Jock Stein - Thu, 25th Apr 2013
Sorry, I apparently exceeded the limit... (P.S. I know a lot about the subject as I travelled the whole route in a coach (including over a 150 m high aqueduct with no railings on either side in the Toledo or Ciudad Real province, if I remember right) as interpreter for a group of English speaking Arabs from a variety of countries (Egypt, Saudi Arabia, etc. etc.) (P.P.S. Please do not think I am advocating an overall dictatorship in any way at all. It just seems that certain issues of great importance and overall benefit to a country seem to get resolved (for the good of the whole rather than of the minor offshoots which democracy has to listen to) far more quickly. Unfortunately, so do the negative aspects!!
John Collighan - Sat, 30th Mar 2013
Mr. Grumpy: I fully agree. As another example of Regional Spanish cursedness, Franco and Salazar (their Ministries of course), after the due studies and reports had been made and drawn up , agreed to Spain taking 600 Hm a year of water from the Tajo (Tagus) and transferring it to the Segura, the reason being (from Spain’s point of view) that the Alicante/Murcia region, the garden of Spain, would benefit as agricultural exports from that region were/are absolutely vital to Spain's balance of payments and that was/is where a huge amount of export produce is grown. After Franco's death and the advent of democracy, every piddling little smallholder (plus large communities it must be said) then demanded he/they be given the right to take water from that trasvase. So...... John Collighan
John Collighan - Sat, 30th Mar 2013
John ; This a great example of why the EU is right NOT to include Spanish as one of the languages for the EU Unitary Patent. No sooner would this be the case, then the Basques ant Catalans etc... woul all petition for this to be extended to Regional languages !
Mr Grumpy - Sat, 30th Mar 2013
Yes, they certainly do up to the ridiculous extent that in the Upper House of the Spanish Parliament (Senate), they have simultaneous interpreters of Catalan, Galego and Basque costing millions of euros a year even though all the Senators also speak Castilian Spanish. Is it any wonder Spain is in the financial mess it is in nowadays? John Collighan
John Collighan - Fri, 29th Mar 2013
@'Sareb el Malo' - Very good point, especially about Murcia. But, much like deep country folk all over the world, their dialect can often be difficult to understand! Still, non the less, it's what makes language more interesting!!
Ed Bishop - Thu, 21st Mar 2013
I can hear your ears crushing with my "you hasn't", forgive me. The grammar of english language isn't so difficult (study german or russian languages, with declinations of adjectives and nouns; spanish and english only declinate pronouns). About translators, please, a man (or woman) from Extremadura is also an amazing set of lovely sounds to hear.

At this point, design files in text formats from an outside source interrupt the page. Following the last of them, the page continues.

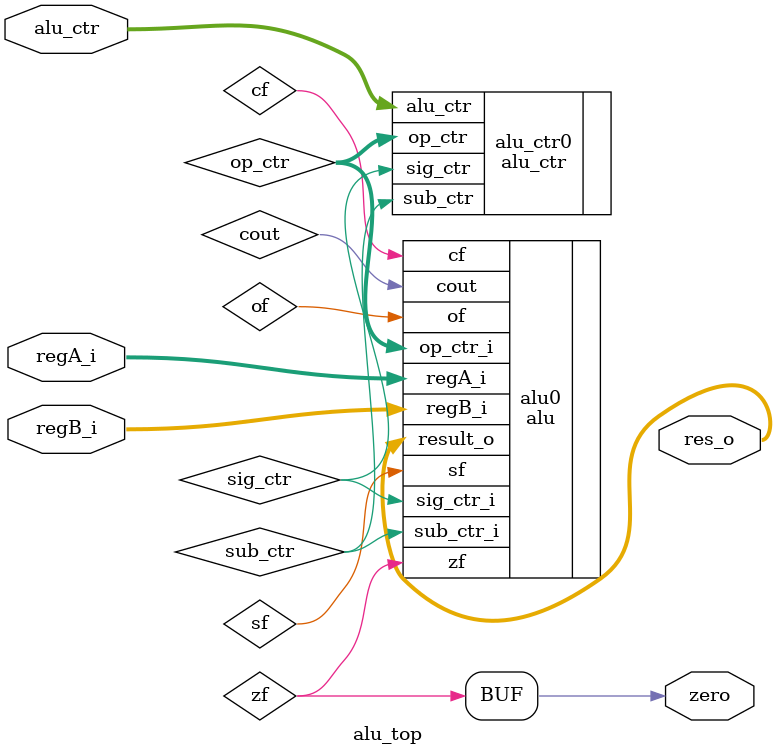
<source format=v>
`timescale 1ns / 1ps


module alu_top(
    input[31:0] regA_i,
    input[31:0] regB_i,
    input[5:0]  alu_ctr,
    
    output[31:0]    res_o,
    output          zero
    );
    
    //reg [3:0]          alu_ctr;
    //reg [31:0]         regA_i,regB_i;
     
    wire        sub_ctr;
    wire        sig_ctr;
    wire [3:0]  op_ctr;
    
    wire   zf; // Áã±êÖ¾
    wire   sf; // ·ûºÅ±êÖ¾
    wire   cf; // ½øÎ»/´íÎ»±êÖ¾
    wire   of; // Òç³ö±êÖ¾
    
    wire    cout;
    //wire [31:0]    wdata_o; // ¶àÎ»
    
    alu_ctr alu_ctr0(
        .alu_ctr(alu_ctr), 
        .sub_ctr(sub_ctr), 
        .sig_ctr(sig_ctr), 
        .op_ctr(op_ctr)
        );
        
    alu alu0(
        .regA_i(regA_i), 
        .regB_i(regB_i), 
        .sub_ctr_i(sub_ctr), 
        .sig_ctr_i(sig_ctr), 
        .op_ctr_i(op_ctr), 
        .zf(zf), 
        .sf(sf), 
        .cf(cf), 
        .of(of), 
        .cout(cout), 
        .result_o(res_o)
        );
    
    assign zero = zf;   // Áã±êÖ¾
    
endmodule

</source>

Sareb El Malo - Tue, 19th Mar 2013
Two great points of English language are: 1.- the spelling for the anglophones. A spanish professor of mine, when she was working at the University of Edinbourgh, was asked everyday about the spelling of every word with more than one syllable. 2.- the pronunciation for the rest of mankind. Like chinese, you can see the written word but, if you hasn't heard it before, you has no "pajolera" idea about how the word sounds. And about translators, try to understand a very countryman from Murcia.